Der Anführer noch einer Oppositionspartei, der 2020 gegründeten „Bürger“-Partei, Aleko Elisashvili, ist davon überzeugt, dass das Gerede von einem Verlassen der Politik durch Saakaschwili ein Zeichen dafür sei, dass zwischen ihm und den Offiziellen ein Deal vorbereitet werde. „Er verspricht, sich nicht in die inneren Angelegenheiten Georgiens einzumischen, und die Herrschenden werden ihm erlauben, ins Ausland zu gehen, um sich dort behandeln zu lassen“, sagte Elisashvili. Er bezeichnet solch einen Verlauf der Ereignisse als einen nützlichen auf für die „Nationale Bewegung“, in der nach dem Weggang von Saakaschwili ein Prozess einer Gesundung der Partei beginnen könne.

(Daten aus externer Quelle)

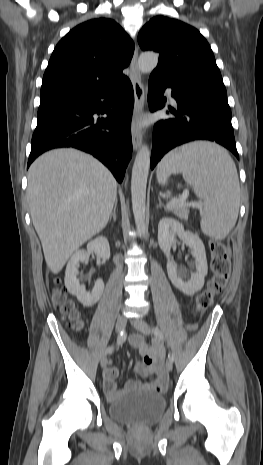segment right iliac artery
Here are the masks:
<instances>
[{
  "mask_svg": "<svg viewBox=\"0 0 263 465\" xmlns=\"http://www.w3.org/2000/svg\"><path fill=\"white\" fill-rule=\"evenodd\" d=\"M127 334L125 331H121L120 335L117 338V345H122L126 340ZM114 350L113 346L108 347L105 350V354L111 353Z\"/></svg>",
  "mask_w": 263,
  "mask_h": 465,
  "instance_id": "obj_1",
  "label": "right iliac artery"
}]
</instances>
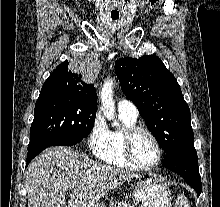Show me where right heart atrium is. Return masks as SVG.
<instances>
[{
  "label": "right heart atrium",
  "instance_id": "1",
  "mask_svg": "<svg viewBox=\"0 0 220 207\" xmlns=\"http://www.w3.org/2000/svg\"><path fill=\"white\" fill-rule=\"evenodd\" d=\"M108 128L101 114H96L92 120L88 133V146L92 152H95L104 142L107 136Z\"/></svg>",
  "mask_w": 220,
  "mask_h": 207
}]
</instances>
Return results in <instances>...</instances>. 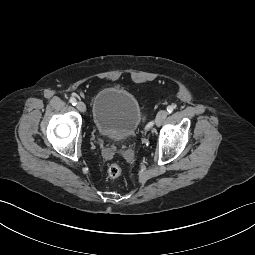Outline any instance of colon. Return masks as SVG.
<instances>
[{
  "label": "colon",
  "instance_id": "5ec220e1",
  "mask_svg": "<svg viewBox=\"0 0 255 255\" xmlns=\"http://www.w3.org/2000/svg\"><path fill=\"white\" fill-rule=\"evenodd\" d=\"M107 174L110 178H118L122 174V167L118 163H113L108 167Z\"/></svg>",
  "mask_w": 255,
  "mask_h": 255
}]
</instances>
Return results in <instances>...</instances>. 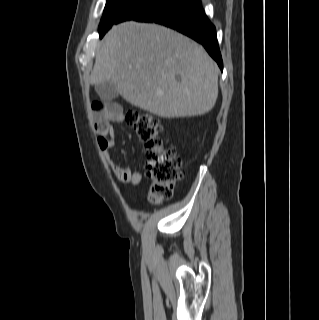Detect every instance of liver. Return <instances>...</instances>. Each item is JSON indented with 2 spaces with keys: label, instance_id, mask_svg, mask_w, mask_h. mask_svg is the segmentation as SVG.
Returning a JSON list of instances; mask_svg holds the SVG:
<instances>
[{
  "label": "liver",
  "instance_id": "obj_1",
  "mask_svg": "<svg viewBox=\"0 0 319 320\" xmlns=\"http://www.w3.org/2000/svg\"><path fill=\"white\" fill-rule=\"evenodd\" d=\"M218 75L216 63L190 38L161 25L128 21L104 37L90 82L110 81L130 104L178 118L214 107Z\"/></svg>",
  "mask_w": 319,
  "mask_h": 320
}]
</instances>
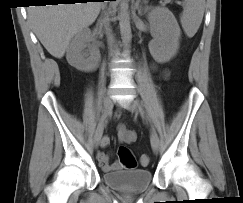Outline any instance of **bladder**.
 I'll return each instance as SVG.
<instances>
[{"label": "bladder", "mask_w": 243, "mask_h": 203, "mask_svg": "<svg viewBox=\"0 0 243 203\" xmlns=\"http://www.w3.org/2000/svg\"><path fill=\"white\" fill-rule=\"evenodd\" d=\"M102 179L106 185L122 193H138L144 191L152 182L149 169H131L105 172Z\"/></svg>", "instance_id": "1"}]
</instances>
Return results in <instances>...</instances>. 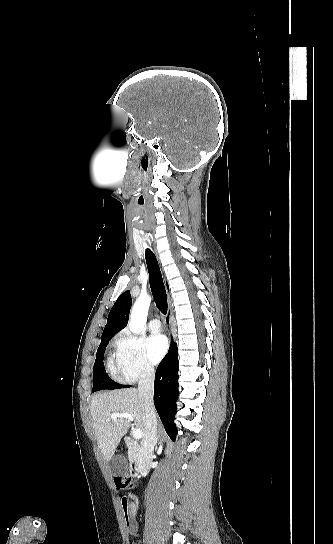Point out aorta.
Returning <instances> with one entry per match:
<instances>
[{"label": "aorta", "mask_w": 333, "mask_h": 544, "mask_svg": "<svg viewBox=\"0 0 333 544\" xmlns=\"http://www.w3.org/2000/svg\"><path fill=\"white\" fill-rule=\"evenodd\" d=\"M150 303L151 297L146 293L140 294L135 301L130 312L129 321V327L133 333L139 334L146 324Z\"/></svg>", "instance_id": "762f6f07"}]
</instances>
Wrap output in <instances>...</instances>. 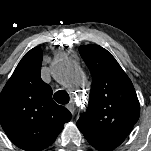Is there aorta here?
Masks as SVG:
<instances>
[{"label":"aorta","instance_id":"1","mask_svg":"<svg viewBox=\"0 0 151 151\" xmlns=\"http://www.w3.org/2000/svg\"><path fill=\"white\" fill-rule=\"evenodd\" d=\"M77 71L73 62L68 60L57 61L52 69V72L56 76H74Z\"/></svg>","mask_w":151,"mask_h":151}]
</instances>
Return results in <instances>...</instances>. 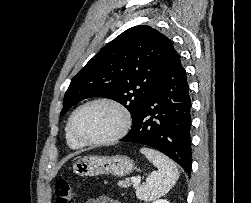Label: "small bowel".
Listing matches in <instances>:
<instances>
[{"instance_id": "c3829d8e", "label": "small bowel", "mask_w": 251, "mask_h": 203, "mask_svg": "<svg viewBox=\"0 0 251 203\" xmlns=\"http://www.w3.org/2000/svg\"><path fill=\"white\" fill-rule=\"evenodd\" d=\"M86 203H119V202L112 198L100 197L97 199H90Z\"/></svg>"}]
</instances>
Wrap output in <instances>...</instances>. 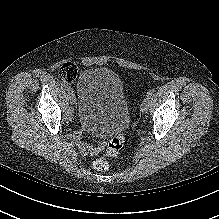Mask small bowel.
I'll return each instance as SVG.
<instances>
[{"label":"small bowel","mask_w":219,"mask_h":219,"mask_svg":"<svg viewBox=\"0 0 219 219\" xmlns=\"http://www.w3.org/2000/svg\"><path fill=\"white\" fill-rule=\"evenodd\" d=\"M80 138V136H78ZM79 146L81 151L88 156H94L98 154L104 147V144L102 142H99L95 145H86L83 141L79 142Z\"/></svg>","instance_id":"c3829d8e"}]
</instances>
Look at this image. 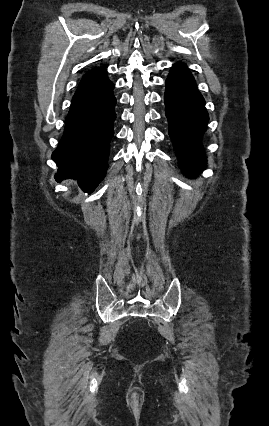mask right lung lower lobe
Wrapping results in <instances>:
<instances>
[{"label":"right lung lower lobe","instance_id":"obj_1","mask_svg":"<svg viewBox=\"0 0 269 426\" xmlns=\"http://www.w3.org/2000/svg\"><path fill=\"white\" fill-rule=\"evenodd\" d=\"M114 84L106 70L87 72L72 99L64 135L52 154L57 179H74L91 193L108 168L110 141L116 119Z\"/></svg>","mask_w":269,"mask_h":426}]
</instances>
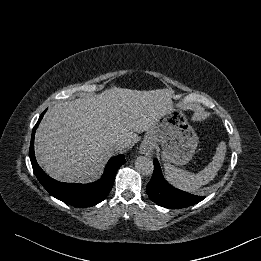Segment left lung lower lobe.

Seinen Standpunkt begründete Elisashvili damit, dass Saakaschwili keine Führungskraft für das künftige Georgien sei. Mehr noch, er habe sich als Politiker in der Heimat erschöpft und bremse vom Wesen her die politischen Prozesse, was den Offiziellen zum Nutzen gereichen würde. „Alle werden dadurch gewinnen, dass Saakaschwili aufhören wird, sich in die einheimische Politik einzumischen – sowohl die Herrschenden als auch die Opposition und das Volk“, resümierte Elisashvili.
Es sei daran erinnert, dass Michail Saakaschwili, nachdem die Behörden Georgiens die Fahndung nach ihm aufgrund einer Reihe von Rechtsverstößen ausgeschrieben hatten, am 29. September 2021 illegal in die Heimat zurückgekehrt war. Wenige Tage wurde dies bekannt. Und der Ex-Präsident wurde festgenommen und ins Gefängnis der Stadt Rustawi gebracht. Zu den bereits gegen ihn eingeleiteten Verfahren kam noch eines hinzu – illegaler Grenzübertritt. Hinsichtlich einiger Episoden hat das zuständige georgische Gericht bereits Schuldsprüche verkündet und Saakaschwili insgesamt zu acht Jahren Freiheitsentzug verurteilt. Derzeit wird sein Fall über den Diebstahl von neun Millionen Lari (etwas mehr als drei Millionen Dollar) aus dem Staatshaushalt verhandelt. Aufgrund des Gesundheitszustands weigert sich Saakaschwili, an den Sitzungen des Gerichts teilzunehmen. Daher ist der Prozess bis zum 20. September vertagt worden.